Socialism against barbarism
This crisis has revealed the global inability of capitalism to organize a rational and effective response with extant scientific resources and technology. The mortality and velocity of the spread of the disease on a global scale are exacerbated by urban settlements and by the international interdependence of the productive forces. In other words, the development of the productive forces inevitably produces new needs, which are repressed and distorted to an increasing degree in decaying capitalism. A more developed relations between production and social needs has passed the point where the lack of a planned economy has even become a health problem, a matter of physical survival for humanity.

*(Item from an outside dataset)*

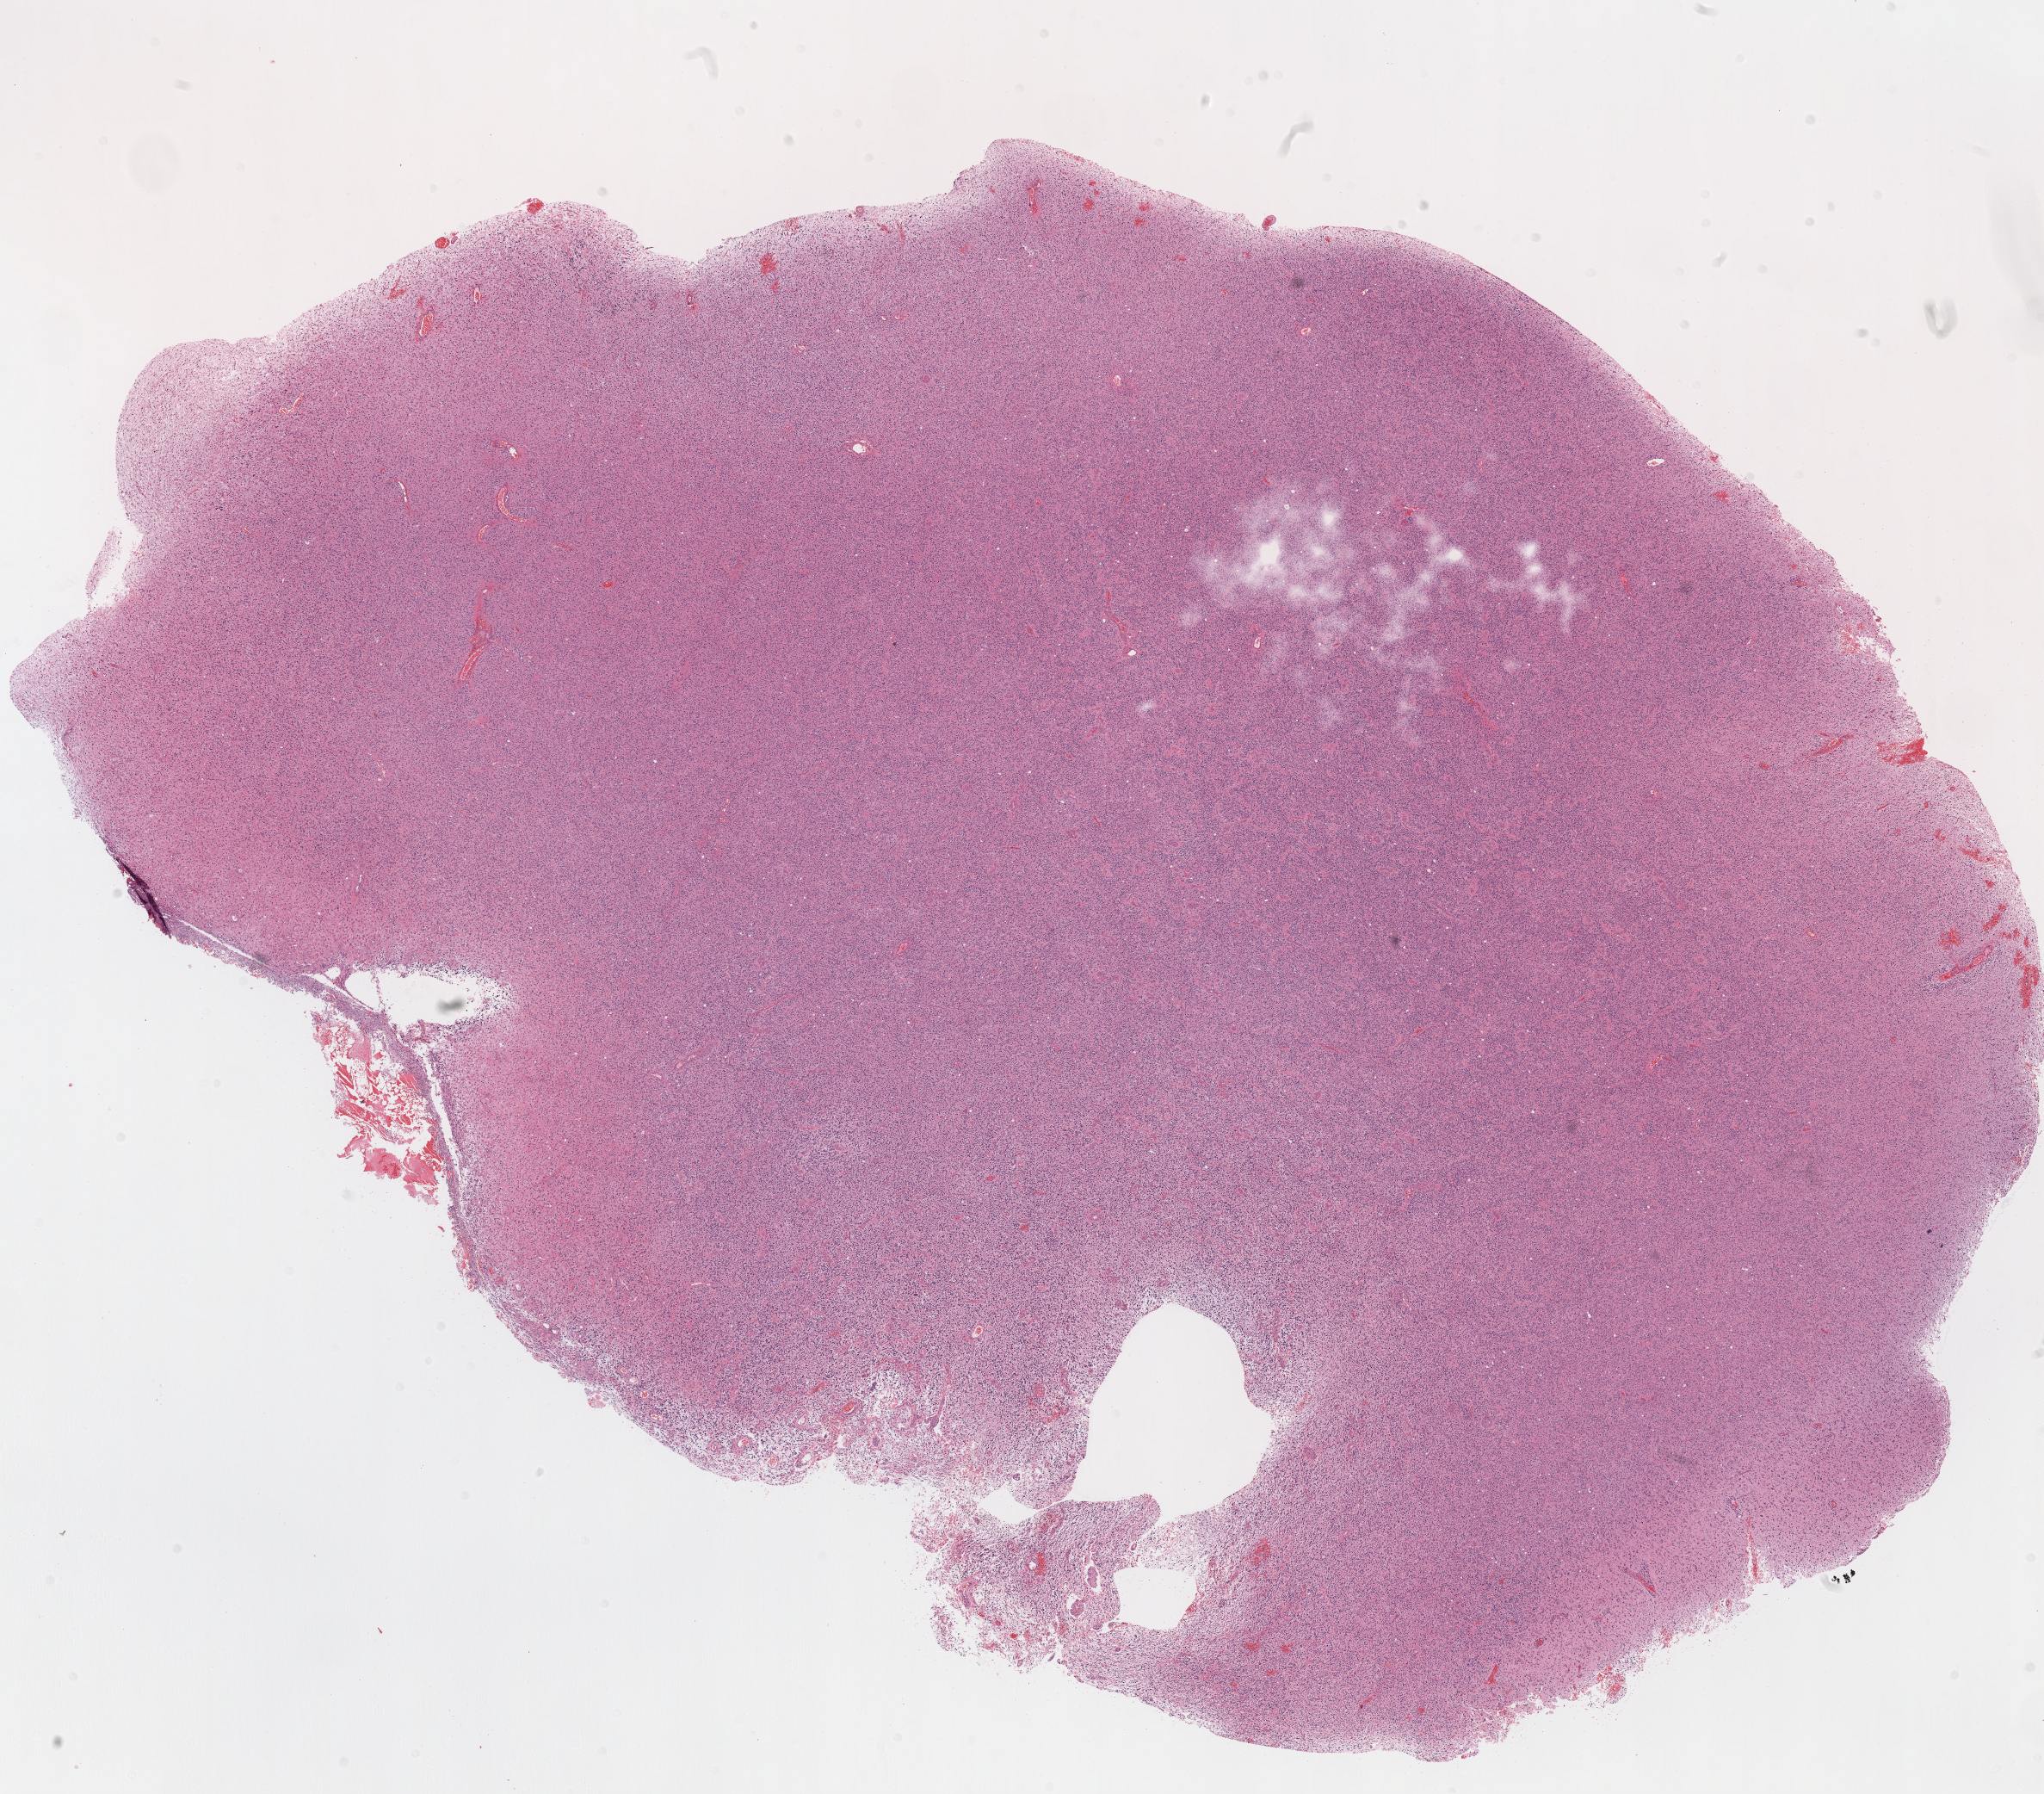
Digitized H&E-stained tissue section (whole slide) — a low-resolution overview of the entire scanned area, about 19.1 x 16.7 mm, formalin-fixed paraffin-embedded (FFPE) diagnostic section, brain, primary tumour sample. Male patient; age at initial diagnosis 38 years.
• pathologic diagnosis: Glioblastoma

Capitalism with “Chinese characteristics” cannot overcome the antagonism and subordination of international relations, and maintains the submission of human society as a whole to the private interests of capital. In a planned economy, on a national and international scale, it would be perfectly possible to implement the necessary actions to eliminate the pandemic worldwide. Under socialism, coronavirus would not be a frightening microscopic monster, but a natural event to be faced rationally with the weapons of science and technology, and based on true human fraternity.